The progress made in the treatment of cystic fibrosis is a great example of what can happen when scientific research, public policy, patient advocacy and biotechnology investment align toward a common goal. Today, patients with cystic fibrosis have a median life expectancy of 37 years – more than double what it was. That is not evolution. That is medical innovation. I recently learned that a friend with whom I trained had become head of pulmonary at a major academic children’s medical center. When I asked him why, he told me more and more of the kids who start treatment at the center are growing up and need an adult pulmonary physician to take care of them. That was simply not the case 30 years ago.
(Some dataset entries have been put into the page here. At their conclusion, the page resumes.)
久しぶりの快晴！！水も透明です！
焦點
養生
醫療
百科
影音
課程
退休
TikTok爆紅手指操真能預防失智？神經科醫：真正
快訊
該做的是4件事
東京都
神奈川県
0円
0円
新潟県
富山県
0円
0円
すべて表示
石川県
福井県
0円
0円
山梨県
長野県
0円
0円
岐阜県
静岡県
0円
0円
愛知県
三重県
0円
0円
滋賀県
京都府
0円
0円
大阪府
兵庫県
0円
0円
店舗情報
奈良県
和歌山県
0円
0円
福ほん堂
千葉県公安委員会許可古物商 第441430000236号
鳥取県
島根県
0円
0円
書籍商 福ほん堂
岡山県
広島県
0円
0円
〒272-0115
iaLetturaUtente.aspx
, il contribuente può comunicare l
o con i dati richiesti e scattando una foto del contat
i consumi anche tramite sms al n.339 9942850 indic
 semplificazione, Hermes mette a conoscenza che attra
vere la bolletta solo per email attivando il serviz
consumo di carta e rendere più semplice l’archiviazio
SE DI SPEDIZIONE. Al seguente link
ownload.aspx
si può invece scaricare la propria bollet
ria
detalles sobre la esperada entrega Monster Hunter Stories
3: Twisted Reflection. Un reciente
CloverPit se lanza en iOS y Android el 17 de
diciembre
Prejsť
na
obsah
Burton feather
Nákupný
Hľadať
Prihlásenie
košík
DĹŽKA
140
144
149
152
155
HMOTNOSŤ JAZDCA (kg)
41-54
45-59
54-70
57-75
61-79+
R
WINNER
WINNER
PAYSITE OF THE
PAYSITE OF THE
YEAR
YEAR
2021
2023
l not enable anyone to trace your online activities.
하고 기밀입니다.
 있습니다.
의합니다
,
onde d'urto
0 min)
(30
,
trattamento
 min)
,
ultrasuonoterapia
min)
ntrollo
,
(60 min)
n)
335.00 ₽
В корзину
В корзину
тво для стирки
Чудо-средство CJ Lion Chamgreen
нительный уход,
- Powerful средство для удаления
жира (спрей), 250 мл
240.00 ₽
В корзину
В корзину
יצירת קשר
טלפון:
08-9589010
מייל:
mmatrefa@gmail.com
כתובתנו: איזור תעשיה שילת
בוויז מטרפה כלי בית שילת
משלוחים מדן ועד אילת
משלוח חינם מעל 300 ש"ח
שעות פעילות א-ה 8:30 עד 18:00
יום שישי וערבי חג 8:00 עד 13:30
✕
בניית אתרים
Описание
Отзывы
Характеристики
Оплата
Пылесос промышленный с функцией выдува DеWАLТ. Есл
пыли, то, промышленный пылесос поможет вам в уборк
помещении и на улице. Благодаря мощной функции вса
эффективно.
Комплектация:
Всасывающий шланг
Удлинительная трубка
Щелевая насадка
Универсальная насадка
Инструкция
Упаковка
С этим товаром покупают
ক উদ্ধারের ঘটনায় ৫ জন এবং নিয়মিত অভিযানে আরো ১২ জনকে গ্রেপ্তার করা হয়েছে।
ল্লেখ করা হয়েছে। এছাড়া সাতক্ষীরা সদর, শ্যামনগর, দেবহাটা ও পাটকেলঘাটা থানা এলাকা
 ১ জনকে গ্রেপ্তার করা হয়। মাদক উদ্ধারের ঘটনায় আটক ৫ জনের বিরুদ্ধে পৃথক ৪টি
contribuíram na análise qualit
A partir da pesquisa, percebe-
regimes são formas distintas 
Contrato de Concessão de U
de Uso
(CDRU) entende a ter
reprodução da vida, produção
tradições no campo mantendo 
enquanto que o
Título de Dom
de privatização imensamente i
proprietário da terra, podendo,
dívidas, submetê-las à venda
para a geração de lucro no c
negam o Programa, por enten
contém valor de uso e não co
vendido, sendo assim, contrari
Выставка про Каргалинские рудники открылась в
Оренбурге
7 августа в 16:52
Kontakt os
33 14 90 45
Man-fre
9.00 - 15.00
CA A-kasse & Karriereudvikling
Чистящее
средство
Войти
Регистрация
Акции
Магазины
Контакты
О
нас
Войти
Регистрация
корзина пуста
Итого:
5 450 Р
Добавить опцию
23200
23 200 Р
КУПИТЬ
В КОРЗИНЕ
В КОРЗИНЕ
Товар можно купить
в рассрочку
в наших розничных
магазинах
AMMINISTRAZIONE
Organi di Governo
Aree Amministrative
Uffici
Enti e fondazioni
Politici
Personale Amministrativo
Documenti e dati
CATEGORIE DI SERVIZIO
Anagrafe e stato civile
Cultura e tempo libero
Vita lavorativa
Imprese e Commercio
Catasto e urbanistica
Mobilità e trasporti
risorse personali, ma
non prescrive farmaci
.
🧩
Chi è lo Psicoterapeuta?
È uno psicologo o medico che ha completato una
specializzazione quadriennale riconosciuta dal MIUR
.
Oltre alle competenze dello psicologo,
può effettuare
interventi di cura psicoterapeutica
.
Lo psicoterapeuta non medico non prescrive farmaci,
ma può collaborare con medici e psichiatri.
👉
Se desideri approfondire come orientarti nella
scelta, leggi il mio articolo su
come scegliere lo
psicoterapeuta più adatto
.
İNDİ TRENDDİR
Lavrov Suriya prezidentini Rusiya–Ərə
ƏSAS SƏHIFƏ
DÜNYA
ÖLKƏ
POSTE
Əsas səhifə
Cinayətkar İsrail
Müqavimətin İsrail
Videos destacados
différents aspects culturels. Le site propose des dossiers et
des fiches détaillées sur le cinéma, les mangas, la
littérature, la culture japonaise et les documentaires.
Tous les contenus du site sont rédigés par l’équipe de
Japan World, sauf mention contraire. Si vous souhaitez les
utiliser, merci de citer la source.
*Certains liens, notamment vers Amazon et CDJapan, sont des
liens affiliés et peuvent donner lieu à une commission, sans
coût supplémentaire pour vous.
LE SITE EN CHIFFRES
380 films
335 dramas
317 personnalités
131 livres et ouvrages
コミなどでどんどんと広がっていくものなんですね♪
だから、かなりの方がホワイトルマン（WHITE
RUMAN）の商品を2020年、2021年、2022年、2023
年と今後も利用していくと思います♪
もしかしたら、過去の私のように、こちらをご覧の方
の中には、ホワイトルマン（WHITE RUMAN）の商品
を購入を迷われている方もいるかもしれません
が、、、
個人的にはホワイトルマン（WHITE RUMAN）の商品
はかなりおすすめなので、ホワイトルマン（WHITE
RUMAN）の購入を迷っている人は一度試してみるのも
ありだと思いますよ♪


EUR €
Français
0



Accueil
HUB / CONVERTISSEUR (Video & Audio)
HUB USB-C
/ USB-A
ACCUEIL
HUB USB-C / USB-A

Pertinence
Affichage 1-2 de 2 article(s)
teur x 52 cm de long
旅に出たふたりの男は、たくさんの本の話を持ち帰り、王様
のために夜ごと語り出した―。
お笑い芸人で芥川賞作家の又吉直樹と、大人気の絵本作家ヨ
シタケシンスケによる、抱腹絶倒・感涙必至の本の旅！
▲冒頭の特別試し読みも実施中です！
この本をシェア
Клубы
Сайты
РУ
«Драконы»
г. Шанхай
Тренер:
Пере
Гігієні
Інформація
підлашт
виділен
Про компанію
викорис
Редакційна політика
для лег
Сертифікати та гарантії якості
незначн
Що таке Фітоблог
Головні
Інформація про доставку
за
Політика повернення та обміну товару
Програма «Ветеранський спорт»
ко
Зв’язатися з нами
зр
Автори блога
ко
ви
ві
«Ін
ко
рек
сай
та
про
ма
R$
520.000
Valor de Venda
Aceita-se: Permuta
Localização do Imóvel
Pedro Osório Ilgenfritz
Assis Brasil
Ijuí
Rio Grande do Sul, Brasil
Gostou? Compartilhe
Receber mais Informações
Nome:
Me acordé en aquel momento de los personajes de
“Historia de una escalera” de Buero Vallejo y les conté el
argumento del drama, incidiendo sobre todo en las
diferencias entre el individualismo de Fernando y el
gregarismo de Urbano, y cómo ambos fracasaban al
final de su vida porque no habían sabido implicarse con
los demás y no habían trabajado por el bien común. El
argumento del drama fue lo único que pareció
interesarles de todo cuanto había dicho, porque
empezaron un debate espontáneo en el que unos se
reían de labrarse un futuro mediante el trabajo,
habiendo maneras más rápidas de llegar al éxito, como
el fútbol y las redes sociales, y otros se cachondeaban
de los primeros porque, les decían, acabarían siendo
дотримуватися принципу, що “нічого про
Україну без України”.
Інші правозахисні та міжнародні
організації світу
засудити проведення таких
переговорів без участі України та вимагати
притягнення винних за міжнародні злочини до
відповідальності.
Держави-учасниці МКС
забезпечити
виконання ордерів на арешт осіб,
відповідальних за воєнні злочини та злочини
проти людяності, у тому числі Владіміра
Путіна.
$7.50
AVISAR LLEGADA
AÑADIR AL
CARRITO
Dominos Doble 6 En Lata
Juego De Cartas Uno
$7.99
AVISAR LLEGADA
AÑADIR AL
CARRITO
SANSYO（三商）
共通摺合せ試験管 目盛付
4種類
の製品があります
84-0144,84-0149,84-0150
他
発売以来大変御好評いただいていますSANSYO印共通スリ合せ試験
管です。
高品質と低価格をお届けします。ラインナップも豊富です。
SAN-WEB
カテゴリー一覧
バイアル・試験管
That progress was initially driven by government supported basic science investment in CF, resulting in the identification of the genetic cause in 1989. That knowledge of the underlying genetic cause and the bad things it triggered lead to attempts to develop drugs to treat CF over the last 30 years. Many of those attempts failed, but several succeeded and greatly contributed to that doubling of life expectancy. A lot of it was relentlessly driven and supported by the Cystic Fibrosis Foundation, the major patient advocacy group and a big supporter of research. FDA also played an important role and was responsive to the need.
But more has to be done. Even with those drugs, patients’ lungs are not normal and deteriorate. The best evidence is again median life expectancy – yes doubled, but still half the norm which is today almost 80 years for the general population.
Today one of Canaan’s companies, Spyryx Biosciences, announced the results of its first human trial in patients with CF at the annual meeting of the European Cystic Fibrosis Society. The results look really promising, improving patients’ lung function as we try to move the lungs back toward normal. Whereas other drugs on the market have successfully targeted the CFTR channel, this one may become the first to successfully modulate the ENaC channel. The inhaled therapeutic can also be used regardless of which specific CF mutation a patient has – and in complement with the other drugs out there. It is early but really exciting for patients and the health care providers who help them.
And exciting for me on a very personal level. In my lifetime, if I can be even a small part of moving life expectancy of patients with CF to 80 years - helping patients see their kids graduate, have families, have grandchildren - I will be very happy. They deserve it.
But my patient’s question still rings in my ears: why does it take so long? If I am a patient, the question remains as relevant as when it was asked 30 years ago.